I'm hiding this very serious statement in the Funhouse, since I screwed up and moved the tasing thread to General Chat where it got locked.
Everything's political. Movies are political. Religion is political. Games are political. Life is politics - the root word is "Polis" which means city or citizenship. Perhaps we believe that our citizenship is a secondary aspect of our lives, and first and foremost we are "gamers" or "Christians" or "Democrats" or whatever. We are conveniently forgetting (or blindly ignorant) that each of these statements implies citizenship, and that citizenship cannot be "secondary" for it is primary. Our citizenship is what food we eat, what clothes we wear, where we go on Sunday, how we run our government, our cars, our bikes, our video games, our computers. Just ask
Song Jong Nam, who is in prison in North Korea for his religion. Or
Azadeh Moeveni who was almost imprisoned in Iran for a short time because of her dress.

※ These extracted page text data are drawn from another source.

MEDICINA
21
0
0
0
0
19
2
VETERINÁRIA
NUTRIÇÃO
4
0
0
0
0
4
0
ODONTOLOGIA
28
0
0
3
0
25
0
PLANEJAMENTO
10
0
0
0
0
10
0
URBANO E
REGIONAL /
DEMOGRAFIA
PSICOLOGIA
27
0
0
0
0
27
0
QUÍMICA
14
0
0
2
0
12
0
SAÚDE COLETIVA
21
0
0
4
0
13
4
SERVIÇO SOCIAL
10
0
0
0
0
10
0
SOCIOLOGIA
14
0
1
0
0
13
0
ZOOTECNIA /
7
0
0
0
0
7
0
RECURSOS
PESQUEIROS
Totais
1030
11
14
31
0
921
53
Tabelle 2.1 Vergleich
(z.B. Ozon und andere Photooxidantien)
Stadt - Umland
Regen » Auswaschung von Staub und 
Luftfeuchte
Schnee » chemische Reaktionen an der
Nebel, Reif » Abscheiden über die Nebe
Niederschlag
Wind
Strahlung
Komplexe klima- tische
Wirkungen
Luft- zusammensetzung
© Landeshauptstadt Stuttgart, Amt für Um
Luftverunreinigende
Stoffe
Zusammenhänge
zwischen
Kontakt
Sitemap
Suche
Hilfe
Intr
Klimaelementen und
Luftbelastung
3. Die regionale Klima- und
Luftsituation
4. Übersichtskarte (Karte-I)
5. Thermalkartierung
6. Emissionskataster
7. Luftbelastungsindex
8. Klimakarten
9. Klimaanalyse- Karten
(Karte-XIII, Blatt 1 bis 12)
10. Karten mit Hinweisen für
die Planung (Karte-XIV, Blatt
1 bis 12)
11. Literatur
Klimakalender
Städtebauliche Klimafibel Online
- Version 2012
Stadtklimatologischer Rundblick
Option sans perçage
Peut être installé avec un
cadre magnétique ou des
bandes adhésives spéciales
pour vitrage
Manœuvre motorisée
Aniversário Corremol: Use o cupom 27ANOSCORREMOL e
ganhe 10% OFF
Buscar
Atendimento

Perhaps in America we are used to dichotomizing our lives into halves, or chopping them up into many bits. With the age of the Renaissance Man (over 600 years ago, yeah) we believed man should know everything - but now we teach "everything" in little sections and weigh the value of one segment over another, saying knowledge in art is not as valuable as knowledge of business, that entertainment is a distraction from "more important" things, that video games are just a subset of a culture, a tiny bit.
Ever consider that perhaps video gaming defines us? Or that it is at least is a mirror of a greater whole? Perhaps my video game playing is directly tied to my politics, and by association, my religion, and by association, my view of the larger world. Perhaps I am not a seven-part person who has seven interests but one person who is working out many different things because those seven pieces aren't different but the same.
Don't get political on NWR, because getting political might mean we actually talk about something. In the meantime, we can talk about games as if they had no impact or purpose outside of our living rooms. How sad is that?